В сумерках я нахожу ее в джунглях, разлегшейся на куртке Бобби. На ней нет ничего, кроме того кольца на среднем пальце. Она держит руку вытянутой вверх, любуется украшением. Я-то знаю, сколько ребят уже посетили ее, но она выглядит так, будто ей это не известно. Она вроде как и не замечает никого. Я стою прямо перед ней, а она не отрываясь смотрит на кольцо.
Она выглядит какой-то ранимой и беззащитной, и меня это, наверное, должно возбуждать, только ничего такого я не чувствую. Я уже заметил, что со мной не проходит многое из того, что проходит с другими. Надеюсь, мне не удастся установить причину.
Мне становится грустно.
Но я все равно делаю это, так что честно могу сказать ребятам, что все было. Это же подарок. Вполне по-мужски.
Все время, пока это длится, она смотрит через мое плечо на свою вытянутую руку. По крайней мере, она не лицемерит и не скрывает того, что для нее важнее всего.
Я отвлекаю ее от любимого зрелища совсем ненадолго, поэтому мне не грозят муки совести.
Потом, когда все уже кончено, я посмеиваюсь про себя, вспоминая, как Эндрю называет этот остров Антиоргазмом.
Не могу сказать, что мой первый опыт запомнился какими-то грандиозными ощущениями или продолжительностью, но, по крайней мере, я знал, что у меня есть девушка, которой я понравился. Теперь я думаю, что Мэри Энн мне тоже следовало подарить кольцо.

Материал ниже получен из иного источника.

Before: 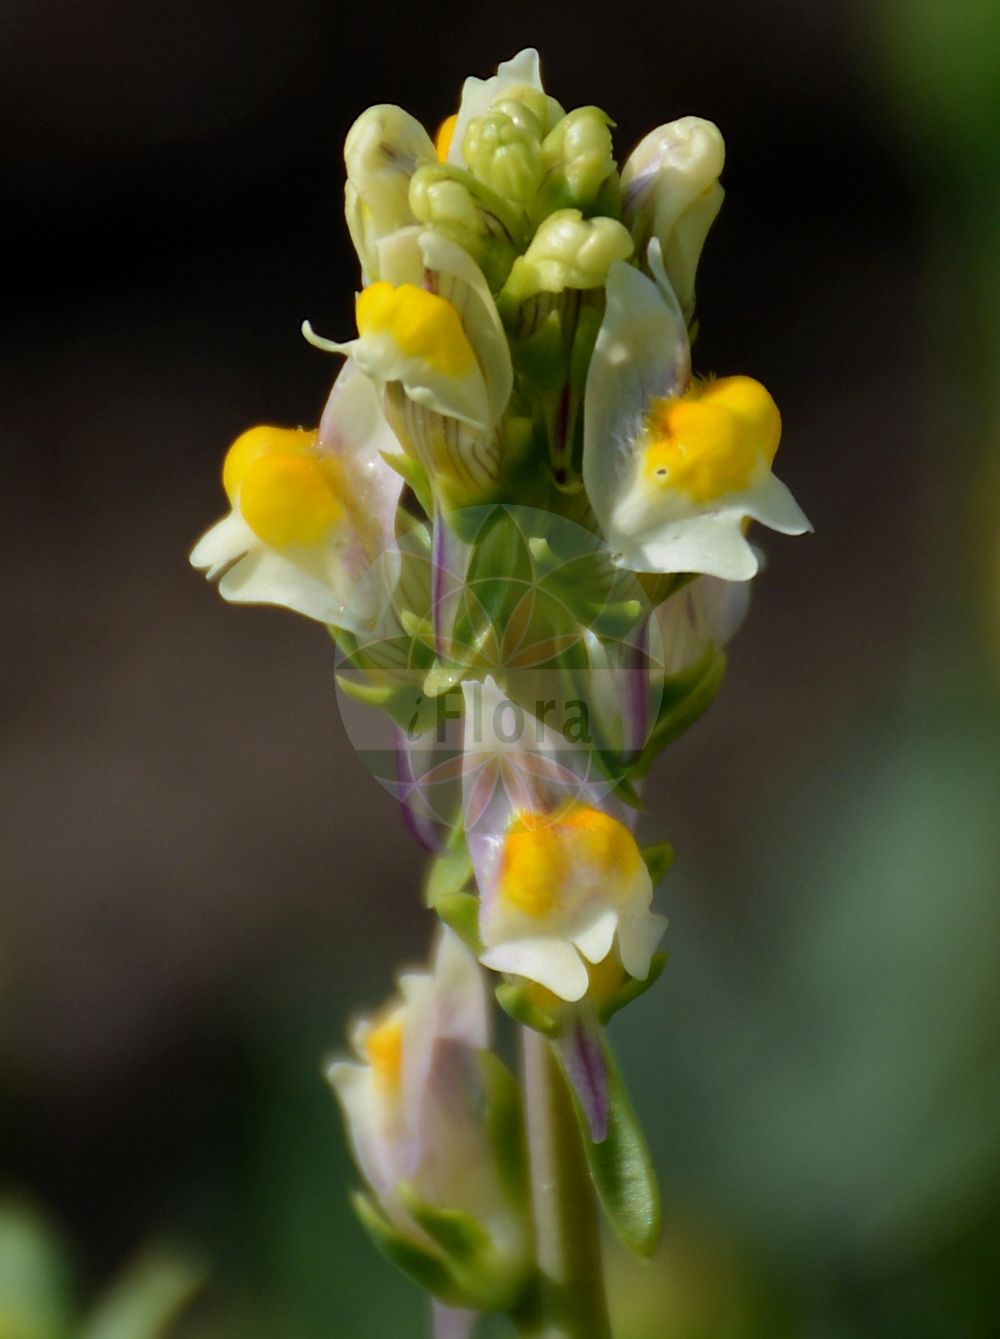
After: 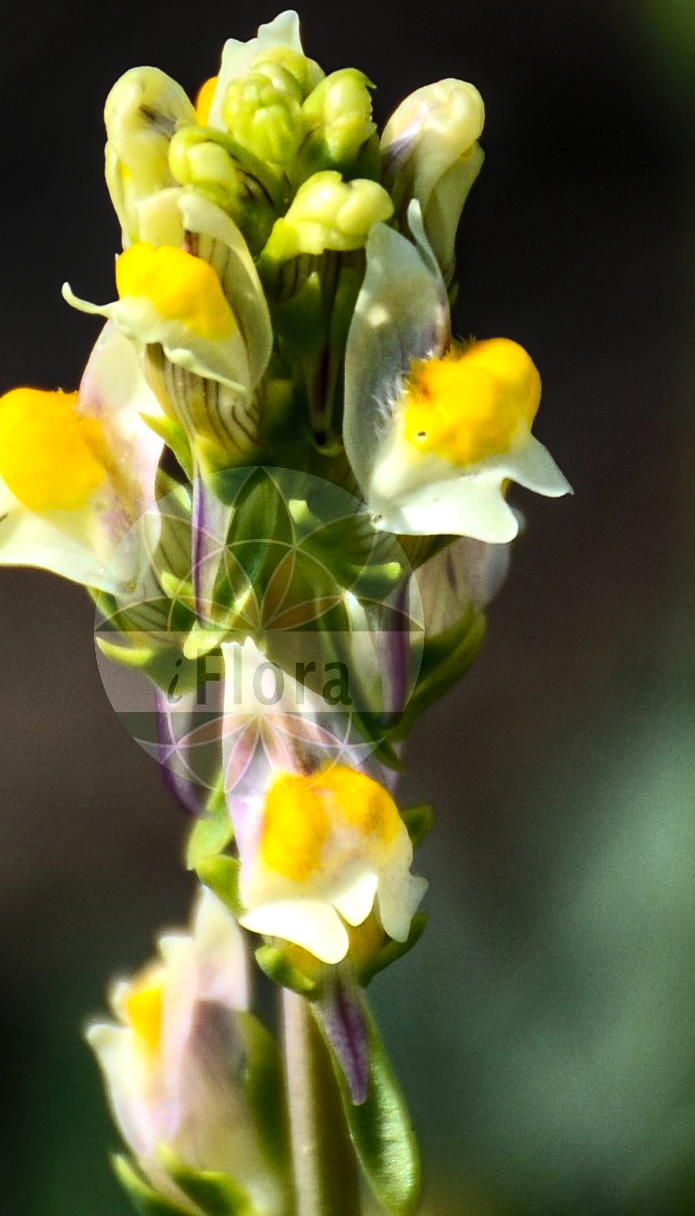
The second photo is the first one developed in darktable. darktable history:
contrast brightness saturation: contrast 0.2, brightness 0.16, saturation 0.22
local contrast: on, module defaults
tone equalizer: -8 EV -1.08 EV, -7 EV -1.01 EV, -6 EV -0.867 EV, -5 EV -0.578 EV, -3 EV 0.578 EV, -2 EV 0.867 EV, -1 EV 1.01 EV, +0 EV 1.08 EV, edges refinement/feathering 500, mask exposure compensation -1.57 EV, preserve details no
crop and rotate: left 24.034%, top 2.838%, right 6.406%, bottom 6.299%
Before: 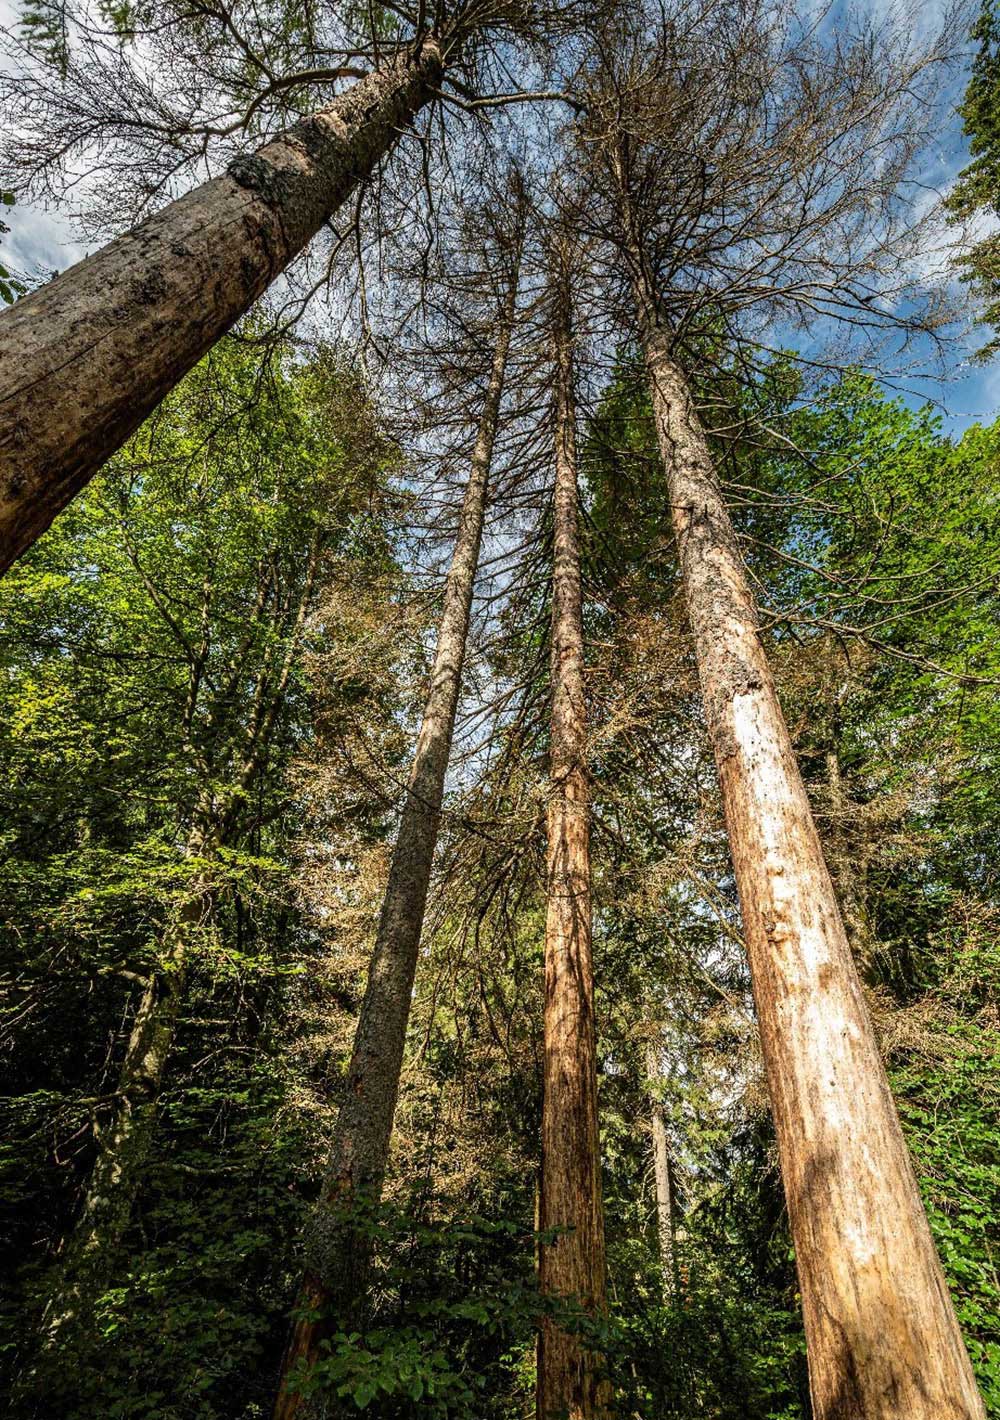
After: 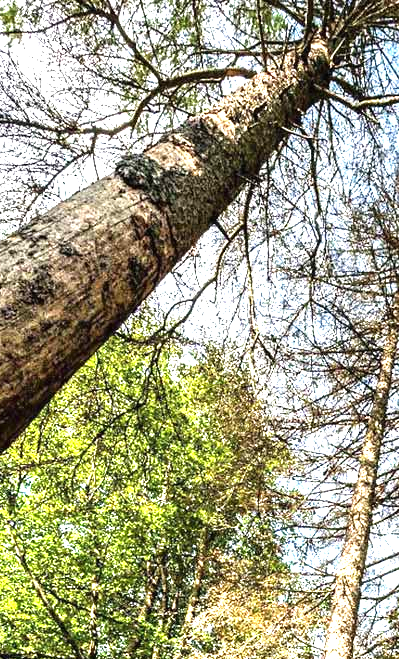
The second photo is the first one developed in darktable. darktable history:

Ну да ладно, возвращаюсь к проницательности. Так вот, я иду к Бобби и говорю: «Спасибо, старик, это было нечто».
Вру, конечно.
Он говорит: «Да, это здорово, Кроу». Они так зовут меня: Кроу. Бобби продолжает: «Завтра мы опять идем в горы, и кто знает… Если не успеть что-то сделать сегодня, потом уже может быть поздно. А нужно хотя бы раз попробовать это, прежде чем умирать. Стыдно ведь будет явиться на небо и сказать Святому Петру, что ты забыл вкусить прелестей жизни, хотя и бы шанс».
Его слова западают мне в душу. Действительно, как он догадался, что для меня это было впервые?
Я подхожу к Эндрю и спрашиваю: «Слушай, приятель, какого черта ты разболтал Бобби о том, что у меня не было женщины?»
Эндрю отвечает: «Да брось ты, все мы в одинаковом положении, и нам нечего стыдиться друг перед другом».
Все дело в том, что я до сих пор не рассказал ему про Мэри Энн.
Ну, об этом потом. Это целая история. Даже не уговаривайте меня, чтобы я начал рассказывать прямо сейчас.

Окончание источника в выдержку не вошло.